■ **About this task**: Type the data below again exactly. Omit all pictures.

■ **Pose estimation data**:

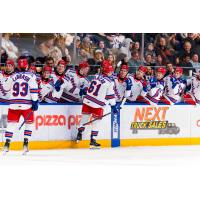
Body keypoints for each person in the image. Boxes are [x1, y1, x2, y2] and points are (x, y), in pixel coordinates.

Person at [76, 60, 118, 148]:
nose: (111, 72)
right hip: (97, 104)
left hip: (87, 101)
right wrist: (113, 106)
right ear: (108, 72)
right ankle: (93, 141)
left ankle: (79, 134)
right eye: (110, 71)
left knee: (84, 119)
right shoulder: (110, 82)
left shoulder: (96, 76)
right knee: (96, 123)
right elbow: (110, 96)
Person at [2, 58, 39, 155]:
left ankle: (6, 145)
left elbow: (5, 88)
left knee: (11, 125)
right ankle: (26, 143)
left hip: (13, 104)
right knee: (29, 124)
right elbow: (34, 90)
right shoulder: (31, 76)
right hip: (26, 105)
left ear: (18, 66)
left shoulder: (13, 76)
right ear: (27, 66)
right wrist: (35, 101)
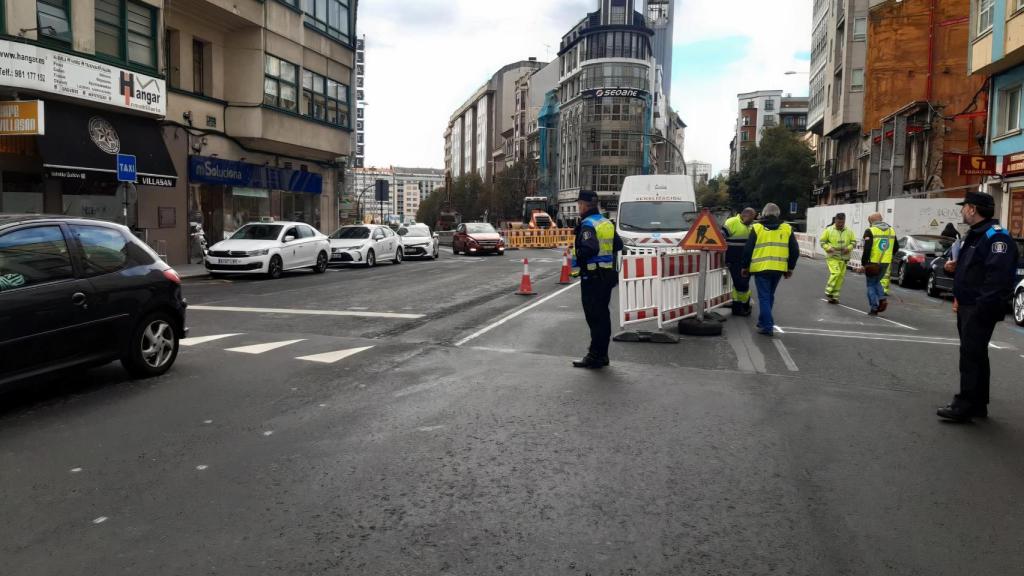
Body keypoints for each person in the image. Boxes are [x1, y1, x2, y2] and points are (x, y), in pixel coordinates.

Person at [937, 192, 1019, 422]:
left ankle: (964, 406)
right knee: (977, 355)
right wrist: (951, 268)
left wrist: (982, 307)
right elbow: (972, 269)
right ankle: (978, 404)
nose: (961, 211)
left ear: (972, 209)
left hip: (979, 306)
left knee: (970, 356)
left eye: (964, 207)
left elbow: (998, 277)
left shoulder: (996, 238)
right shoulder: (973, 236)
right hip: (968, 304)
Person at [571, 190, 623, 369]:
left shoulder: (587, 224)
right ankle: (602, 354)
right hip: (606, 276)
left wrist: (577, 254)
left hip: (593, 277)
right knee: (603, 316)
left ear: (584, 205)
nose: (579, 208)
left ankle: (595, 356)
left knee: (594, 317)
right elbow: (618, 245)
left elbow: (590, 248)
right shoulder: (606, 222)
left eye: (579, 205)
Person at [741, 203, 800, 336]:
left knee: (764, 297)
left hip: (760, 269)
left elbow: (748, 249)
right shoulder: (786, 228)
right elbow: (795, 251)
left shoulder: (757, 228)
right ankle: (763, 321)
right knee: (769, 296)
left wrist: (745, 266)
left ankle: (767, 326)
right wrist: (790, 267)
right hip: (778, 269)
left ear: (764, 213)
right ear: (778, 214)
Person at [861, 212, 898, 315]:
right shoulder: (891, 230)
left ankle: (874, 307)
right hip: (885, 262)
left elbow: (867, 249)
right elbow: (896, 248)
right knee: (876, 281)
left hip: (873, 262)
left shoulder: (870, 231)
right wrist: (888, 255)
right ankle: (882, 299)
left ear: (871, 221)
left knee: (870, 284)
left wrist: (864, 263)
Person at [723, 207, 757, 316]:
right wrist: (725, 258)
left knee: (742, 285)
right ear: (745, 215)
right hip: (734, 260)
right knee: (741, 285)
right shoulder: (731, 222)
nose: (753, 221)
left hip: (747, 261)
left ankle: (738, 307)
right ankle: (743, 305)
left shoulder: (751, 226)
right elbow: (721, 237)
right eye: (752, 218)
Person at [819, 212, 857, 304]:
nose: (840, 224)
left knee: (840, 277)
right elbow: (822, 242)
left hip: (844, 258)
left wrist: (848, 248)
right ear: (835, 220)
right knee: (836, 273)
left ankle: (834, 297)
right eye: (839, 222)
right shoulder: (829, 230)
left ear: (844, 221)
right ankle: (828, 291)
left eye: (842, 223)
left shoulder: (849, 231)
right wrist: (828, 248)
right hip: (832, 257)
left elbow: (853, 242)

■ **Answer space**:
Body keypoints for each person in the image. Boxes are [x1, y1, x2, y2] and points are (x, y), in pixel coordinates.

Person at [76, 60, 118, 148]:
nose: (111, 72)
right hip: (97, 104)
left hip: (87, 101)
right wrist: (113, 106)
right ear: (108, 72)
right ankle: (93, 141)
left ankle: (79, 134)
right eye: (110, 71)
left knee: (84, 119)
right shoulder: (110, 82)
left shoulder: (96, 76)
right knee: (96, 123)
right elbow: (110, 96)
Person at [2, 58, 39, 155]:
left ankle: (6, 145)
left elbow: (5, 88)
left knee: (11, 125)
right ankle: (26, 143)
left hip: (13, 104)
right knee: (29, 124)
right elbow: (34, 90)
right shoulder: (31, 76)
right hip: (26, 105)
left ear: (18, 66)
left shoulder: (13, 76)
right ear: (27, 66)
right wrist: (35, 101)
Body keypoints for each person in the image. Boxes are [x1, y1, x2, y2] and points are (x, y), in pixel coordinates.

Person at [937, 192, 1019, 422]:
left ankle: (964, 406)
right knee: (977, 355)
right wrist: (951, 268)
left wrist: (982, 307)
right elbow: (972, 269)
right ankle: (978, 404)
nose: (961, 211)
left ear: (972, 209)
left hip: (979, 306)
left knee: (970, 356)
left eye: (964, 207)
left elbow: (998, 277)
left shoulder: (996, 238)
right shoulder: (973, 236)
right hip: (968, 304)
Person at [571, 190, 623, 369]:
left shoulder: (587, 224)
right ankle: (602, 354)
right hip: (606, 276)
left wrist: (577, 254)
left hip: (593, 277)
right knee: (603, 316)
left ear: (584, 205)
nose: (579, 208)
left ankle: (595, 356)
left knee: (594, 317)
right elbow: (618, 245)
left elbow: (590, 248)
right shoulder: (606, 222)
left eye: (579, 205)
Person at [741, 203, 800, 336]:
left knee: (764, 297)
left hip: (760, 269)
left elbow: (748, 249)
right shoulder: (786, 228)
right elbow: (795, 251)
left shoulder: (757, 228)
right ankle: (763, 321)
right knee: (769, 296)
left wrist: (745, 266)
left ankle: (767, 326)
right wrist: (790, 267)
right hip: (778, 269)
left ear: (764, 213)
right ear: (778, 214)
Person at [861, 212, 898, 315]:
right shoulder: (891, 230)
left ankle: (874, 307)
right hip: (885, 262)
left elbow: (867, 249)
right elbow: (896, 248)
right knee: (876, 281)
left hip: (873, 262)
left shoulder: (870, 231)
right wrist: (888, 255)
right ankle: (882, 299)
left ear: (871, 221)
left knee: (870, 284)
left wrist: (864, 263)
Person at [723, 207, 757, 316]:
right wrist: (725, 258)
left knee: (742, 285)
right ear: (745, 215)
right hip: (734, 260)
right knee: (741, 285)
right shoulder: (731, 222)
nose: (753, 221)
left hip: (747, 261)
left ankle: (738, 307)
right ankle: (743, 305)
left shoulder: (751, 226)
right elbow: (721, 237)
right eye: (752, 218)
Person at [819, 212, 857, 304]:
nose: (840, 224)
left knee: (840, 277)
right elbow: (822, 242)
left hip: (844, 258)
left wrist: (848, 248)
right ear: (835, 220)
right knee: (836, 273)
left ankle: (834, 297)
right eye: (839, 222)
right shoulder: (829, 230)
left ear: (844, 221)
right ankle: (828, 291)
left eye: (842, 223)
left shoulder: (849, 231)
right wrist: (828, 248)
right hip: (832, 257)
left elbow: (853, 242)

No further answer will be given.